5. Coffee Causes Wrinkles
Even though coffee has antioxidants, if you drink too much of it, it can cause wrinkling of the skin. This is a result of dehydration, which is the worst thing for your skin. So when you’re drinking that morning cup or two, make sure that you’re pairing it with water. Even better, add 1 tablespoon of chia seeds to your water and let them sit for 30 minutes. The chia seeds keep you even more hydrated than regular water.

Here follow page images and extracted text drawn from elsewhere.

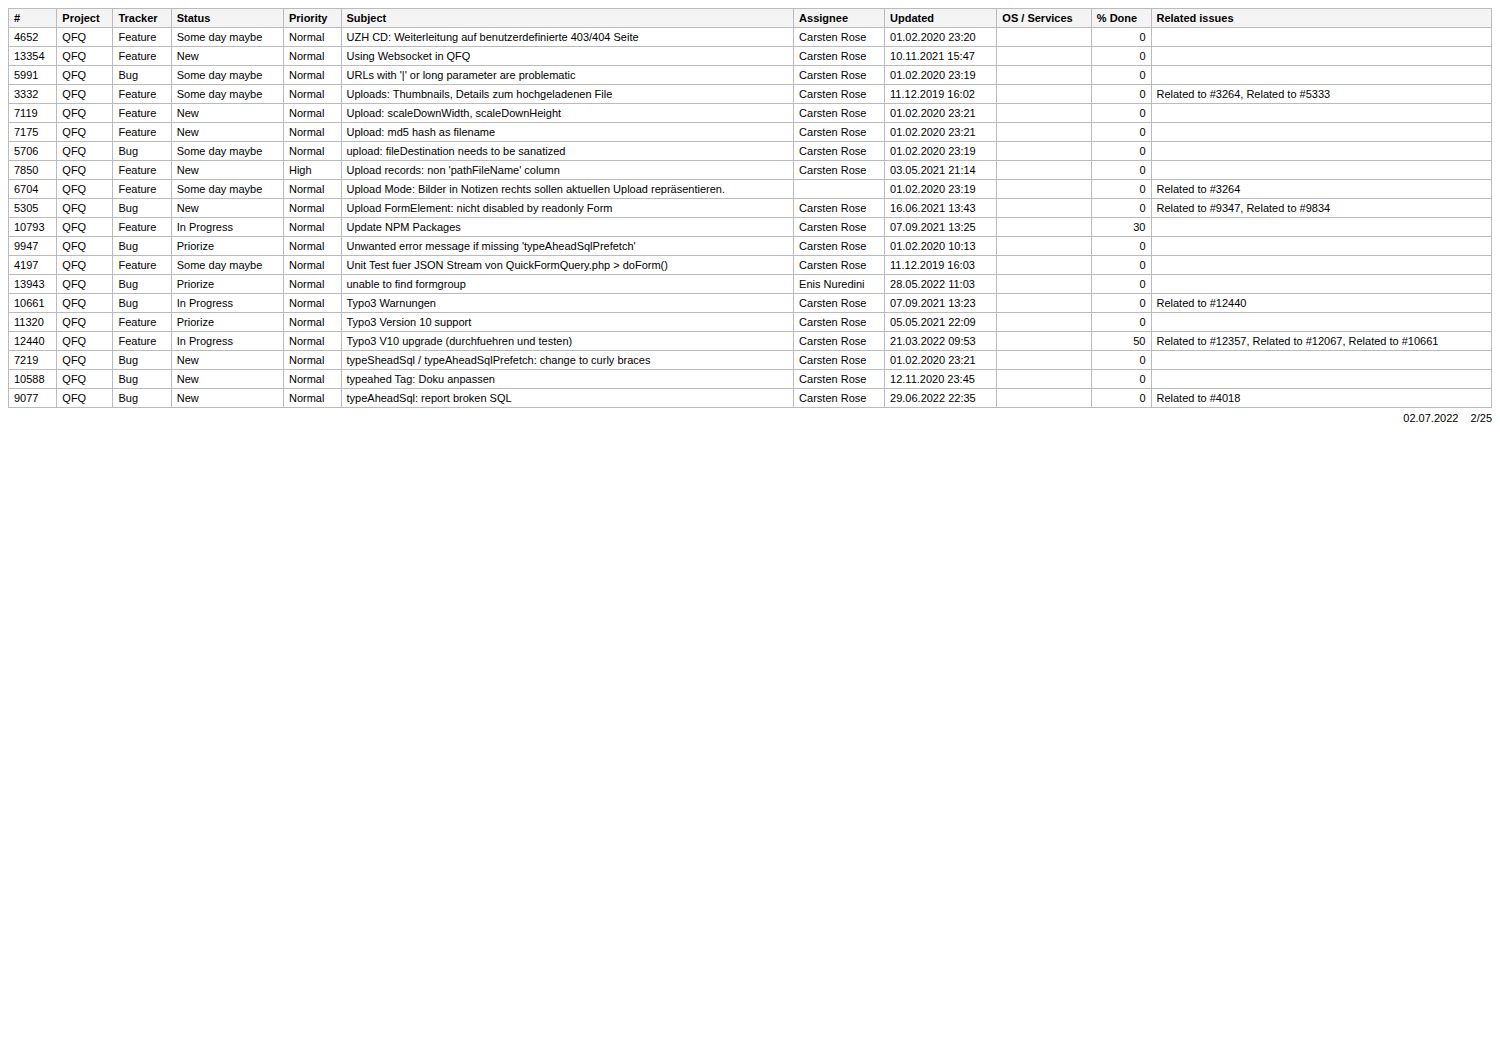| # | Project | Tracker | Status | Priority | Subject | Assignee | Updated | OS / Services | % Done | Related issues |
| --- | --- | --- | --- | --- | --- | --- | --- | --- | --- | --- |
| 4652 | QFQ | Feature | Some day maybe | Normal | UZH CD: Weiterleitung auf benutzerdefinierte 403/404 Seite | Carsten Rose | 01.02.2020 23:20 | | 0 | |
| 13354 | QFQ | Feature | New | Normal | Using Websocket in QFQ | Carsten Rose | 10.11.2021 15:47 | | 0 | |
| 5991 | QFQ | Bug | Some day maybe | Normal | URLs with '/' or long parameter are problematic | Carsten Rose | 01.02.2020 23:19 | | 0 | |
| 3332 | QFQ | Feature | Some day maybe | Normal | Uploads: Thumbnails, Details zum hochgeladenen File | Carsten Rose | 11.12.2019 16:02 | | 0 | Related to #3264, Related to #5333 |
| 7119 | QFQ | Feature | New | Normal | Upload: scaleDownWidth, scaleDownHeight | Carsten Rose | 01.02.2020 23:21 | | 0 | |
| 7175 | QFQ | Feature | New | Normal | Upload: md5 hash as filename | Carsten Rose | 01.02.2020 23:21 | | 0 | |
| 5706 | QFQ | Bug | Some day maybe | Normal | upload: fileDestination needs to be sanatized | Carsten Rose | 01.02.2020 23:19 | | 0 | |
| 7850 | QFQ | Feature | New | High | Upload records: non 'pathFileName' column | Carsten Rose | 03.05.2021 21:14 | | 0 | |
| 6704 | QFQ | Feature | Some day maybe | Normal | Upload Mode: Bilder in Notizen rechts sollen aktuellen Upload repräsentieren. | | 01.02.2020 23:19 | | 0 | Related to #3264 |
| 5305 | QFQ | Bug | New | Normal | Upload FormElement: nicht disabled by readonly Form | Carsten Rose | 16.06.2021 13:43 | | 0 | Related to #9347, Related to #9834 |
| 10793 | QFQ | Feature | In Progress | Normal | Update NPM Packages | Carsten Rose | 07.09.2021 13:25 | | 30 | |
| 9947 | QFQ | Bug | Priorize | Normal | Unwanted error message if missing 'typeAheadSqlPrefetch' | Carsten Rose | 01.02.2020 10:13 | | 0 | |
| 4197 | QFQ | Feature | Some day maybe | Normal | Unit Test fuer JSON Stream von QuickFormQuery.php > doForm() | Carsten Rose | 11.12.2019 16:03 | | 0 | |
| 13943 | QFQ | Bug | Priorize | Normal | unable to find formgroup | Enis Nuredini | 28.05.2022 11:03 | | 0 | |
| 10661 | QFQ | Bug | In Progress | Normal | Typo3 Warnungen | Carsten Rose | 07.09.2021 13:23 | | 0 | Related to #12440 |
| 11320 | QFQ | Feature | Priorize | Normal | Typo3 Version 10 support | Carsten Rose | 05.05.2021 22:09 | | 0 | |
| 12440 | QFQ | Feature | In Progress | Normal | Typo3 V10 upgrade (durchfuehren und testen) | Carsten Rose | 21.03.2022 09:53 | | 50 | Related to #12357, Related to #12067, Related to #10661 |
| 7219 | QFQ | Bug | New | Normal | typeSheadSql / typeAheadSqlPrefetch: change to curly braces | Carsten Rose | 01.02.2020 23:21 | | 0 | |
| 10588 | QFQ | Bug | New | Normal | typeahed Tag: Doku anpassen | Carsten Rose | 12.11.2020 23:45 | | 0 | |
| 9077 | QFQ | Bug | New | Normal | typeAheadSql: report broken SQL | Carsten Rose | 29.06.2022 22:35 | | 0 | Related to #4018 |
02.07.2022 2/25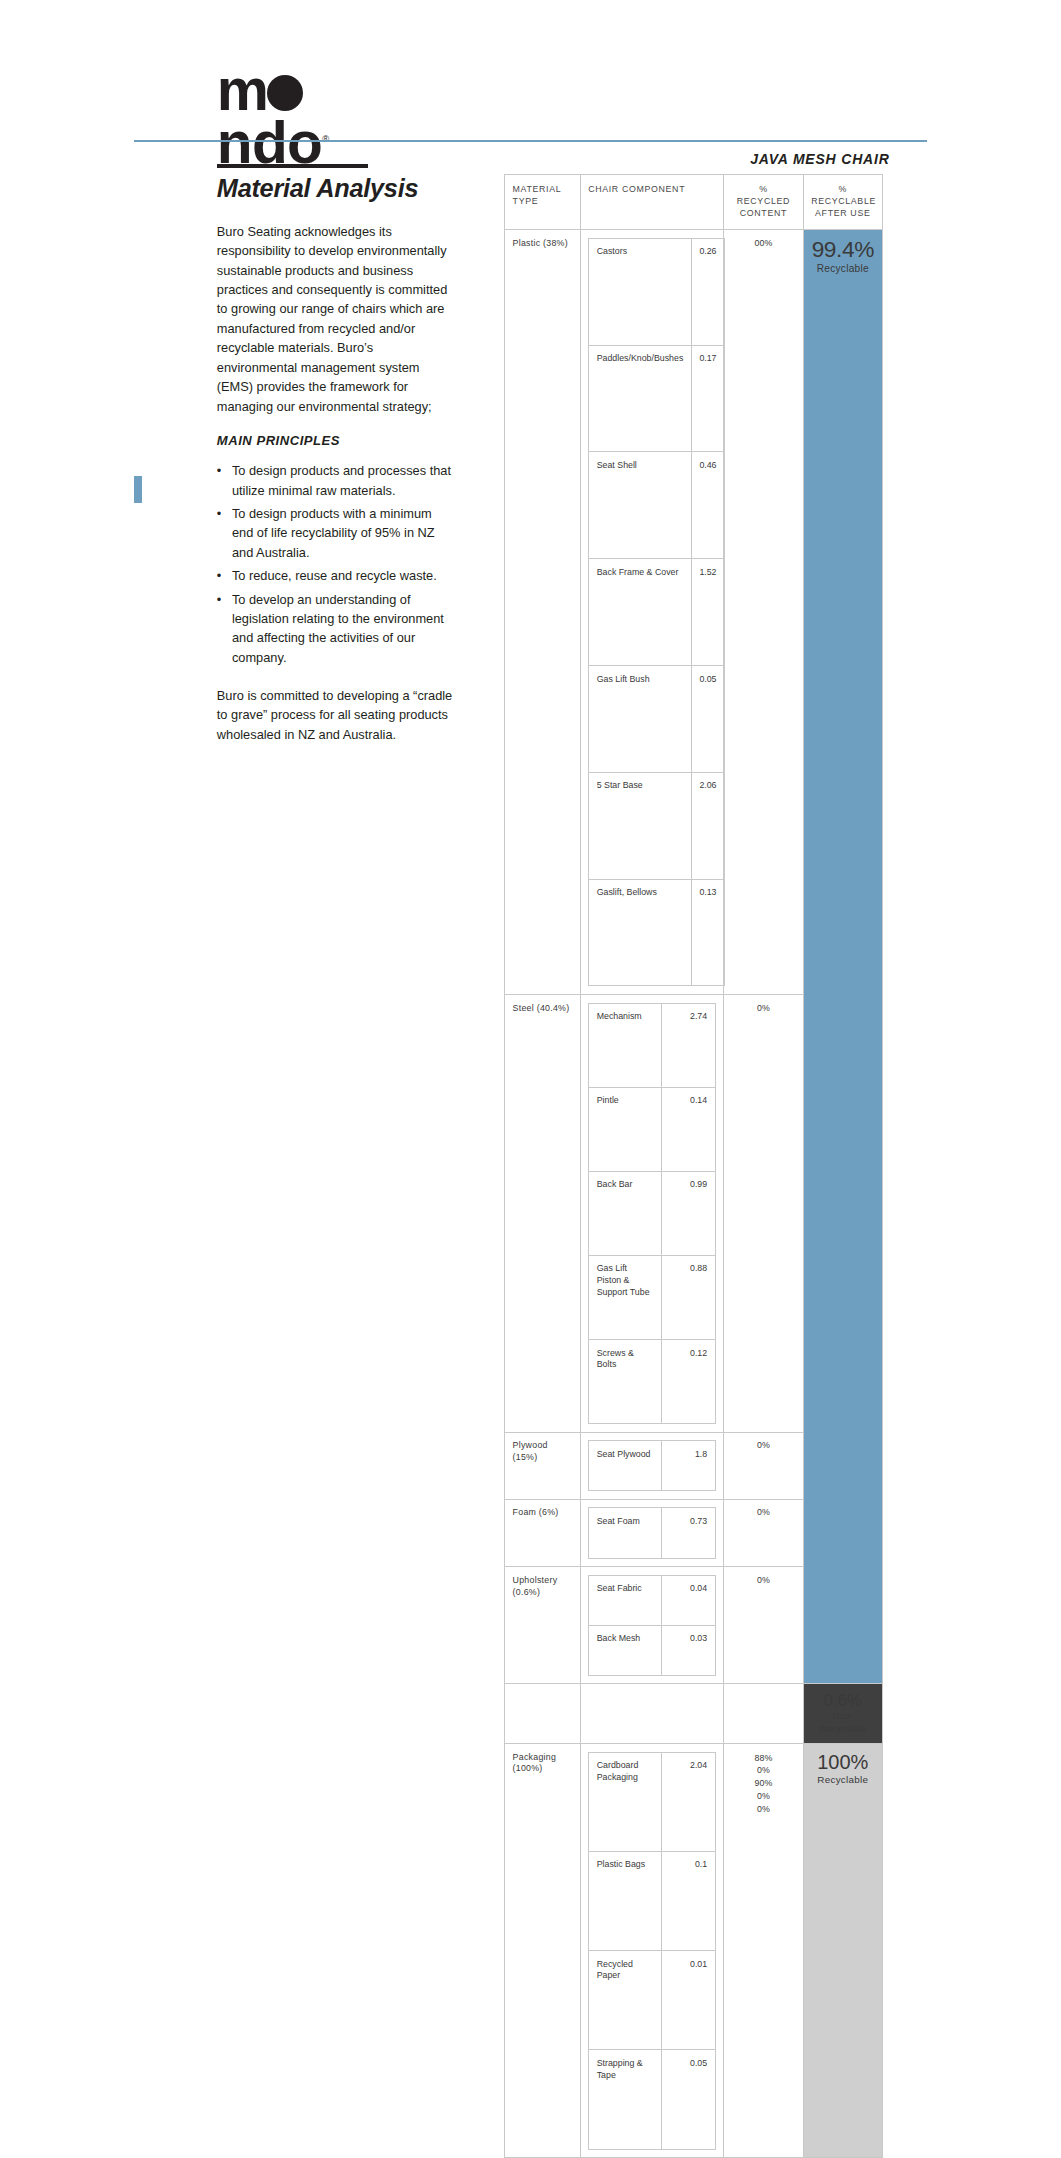m ndo®
JAVA MESH CHAIR
Material Analysis
Buro Seating acknowledges its responsibility to develop environmentally sustainable products and business practices and consequently is committed to growing our range of chairs which are manufactured from recycled and/or recyclable materials. Buro’s environmental management system (EMS) provides the framework for managing our environmental strategy;
MAIN PRINCIPLES
To design products and processes that utilize minimal raw materials.
To design products with a minimum end of life recyclability of 95% in NZ and Australia.
To reduce, reuse and recycle waste.
To develop an understanding of legislation relating to the environment and affecting the activities of our company.
Buro is committed to developing a “cradle to grave” process for all seating products wholesaled in NZ and Australia.
| MATERIAL TYPE | CHAIR COMPONENT | % RECYCLED CONTENT | % RECYCLABLE AFTER USE |
| --- | --- | --- | --- |
| Plastic (38%) | / Castors / 0.26 / / Paddles/Knob/Bushes / 0.17 / / Seat Shell / 0.46 / / Back Frame & Cover / 1.52 / / Gas Lift Bush / 0.05 / / 5 Star Base / 2.06 / / Gaslift, Bellows / 0.13 / | 00% | 99.4% Recyclable |
| Steel (40.4%) | / Mechanism / 2.74 / / Pintle / 0.14 / / Back Bar / 0.99 / / Gas Lift Piston & Support Tube / 0.88 / / Screws & Bolts / 0.12 / | 0% |
| Plywood (15%) | / Seat Plywood / 1.8 / | 0% |
| Foam (6%) | / Seat Foam / 0.73 / | 0% |
| Upholstery (0.6%) | / Seat Fabric / 0.04 / / Back Mesh / 0.03 / | 0% |
| | | | 0.6% Non-Recyclable |
| Packaging (100%) | / Cardboard Packaging / 2.04 / / Plastic Bags / 0.1 / / Recycled Paper / 0.01 / / Strapping & Tape / 0.05 / | 88% 0% 90% 0% 0% | 100% Recyclable |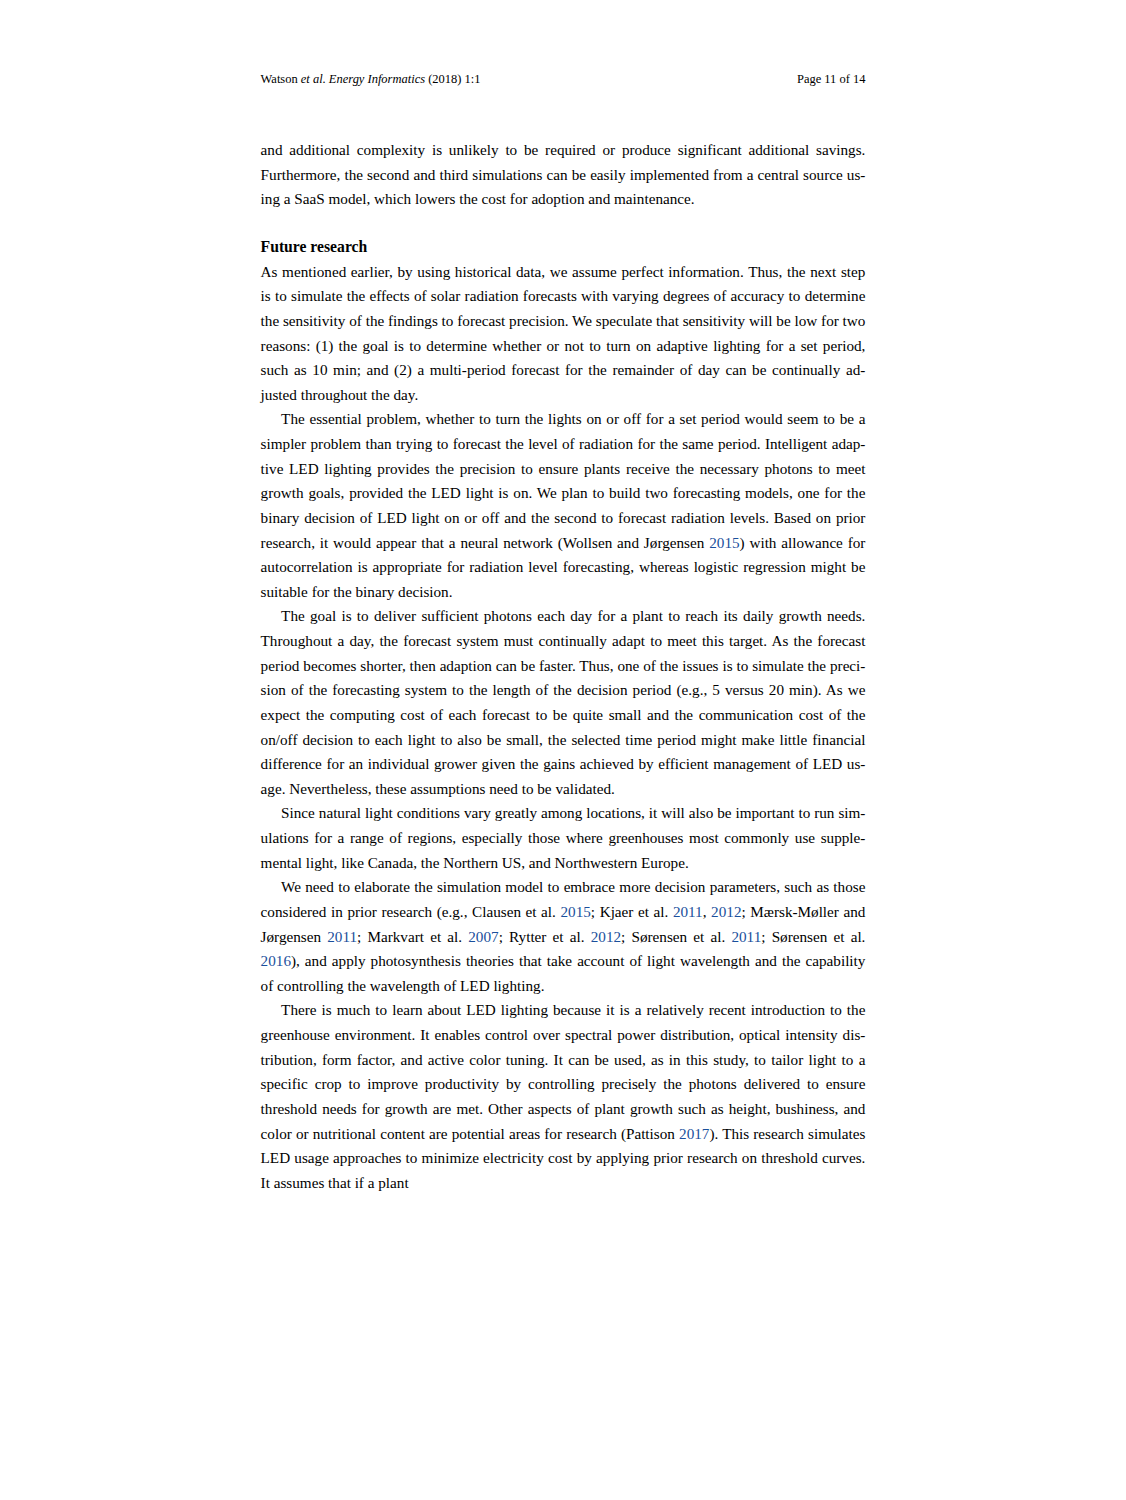Watson et al. Energy Informatics (2018) 1:1 Page 11 of 14
and additional complexity is unlikely to be required or produce significant additional savings. Furthermore, the second and third simulations can be easily implemented from a central source using a SaaS model, which lowers the cost for adoption and maintenance.
Future research
As mentioned earlier, by using historical data, we assume perfect information. Thus, the next step is to simulate the effects of solar radiation forecasts with varying degrees of accuracy to determine the sensitivity of the findings to forecast precision. We speculate that sensitivity will be low for two reasons: (1) the goal is to determine whether or not to turn on adaptive lighting for a set period, such as 10 min; and (2) a multi-period forecast for the remainder of day can be continually adjusted throughout the day.
The essential problem, whether to turn the lights on or off for a set period would seem to be a simpler problem than trying to forecast the level of radiation for the same period. Intelligent adaptive LED lighting provides the precision to ensure plants receive the necessary photons to meet growth goals, provided the LED light is on. We plan to build two forecasting models, one for the binary decision of LED light on or off and the second to forecast radiation levels. Based on prior research, it would appear that a neural network (Wollsen and Jørgensen 2015) with allowance for autocorrelation is appropriate for radiation level forecasting, whereas logistic regression might be suitable for the binary decision.
The goal is to deliver sufficient photons each day for a plant to reach its daily growth needs. Throughout a day, the forecast system must continually adapt to meet this target. As the forecast period becomes shorter, then adaption can be faster. Thus, one of the issues is to simulate the precision of the forecasting system to the length of the decision period (e.g., 5 versus 20 min). As we expect the computing cost of each forecast to be quite small and the communication cost of the on/off decision to each light to also be small, the selected time period might make little financial difference for an individual grower given the gains achieved by efficient management of LED usage. Nevertheless, these assumptions need to be validated.
Since natural light conditions vary greatly among locations, it will also be important to run simulations for a range of regions, especially those where greenhouses most commonly use supplemental light, like Canada, the Northern US, and Northwestern Europe.
We need to elaborate the simulation model to embrace more decision parameters, such as those considered in prior research (e.g., Clausen et al. 2015; Kjaer et al. 2011, 2012; Mærsk-Møller and Jørgensen 2011; Markvart et al. 2007; Rytter et al. 2012; Sørensen et al. 2011; Sørensen et al. 2016), and apply photosynthesis theories that take account of light wavelength and the capability of controlling the wavelength of LED lighting.
There is much to learn about LED lighting because it is a relatively recent introduction to the greenhouse environment. It enables control over spectral power distribution, optical intensity distribution, form factor, and active color tuning. It can be used, as in this study, to tailor light to a specific crop to improve productivity by controlling precisely the photons delivered to ensure threshold needs for growth are met. Other aspects of plant growth such as height, bushiness, and color or nutritional content are potential areas for research (Pattison 2017). This research simulates LED usage approaches to minimize electricity cost by applying prior research on threshold curves. It assumes that if a plant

6. Coffee Can Actually Cause Weight Gain
The blood sugar fluctuations that caffeine high produces can contribute enormously to cravings, according to iVillage. Coffee is also socially connected to food. For example, we pair coffee with dessert or that morning powdered doughnut. Additionally, when we crash from our caffeine high that’s when we reach for all sorts of fatty snacks to keep us going.

7. Conventional Coffee Is Laden with Pesticides
The coffee plant is one of the most heavily sprayed crops. It’s coated with chemicals, pesticides, and herbicides, nothing you’d want to be ingesting. If you do drink coffee, make sure that it’s the organic variety, free from assorted chemicals that leech into our ground water and can make us sick down the road.
If you switch to decaffeinated coffee, make sure the caffeine is removed in a natural way without the use of chemicals to do it. Often times, conventional decaffeinated coffee has more chemicals that regular.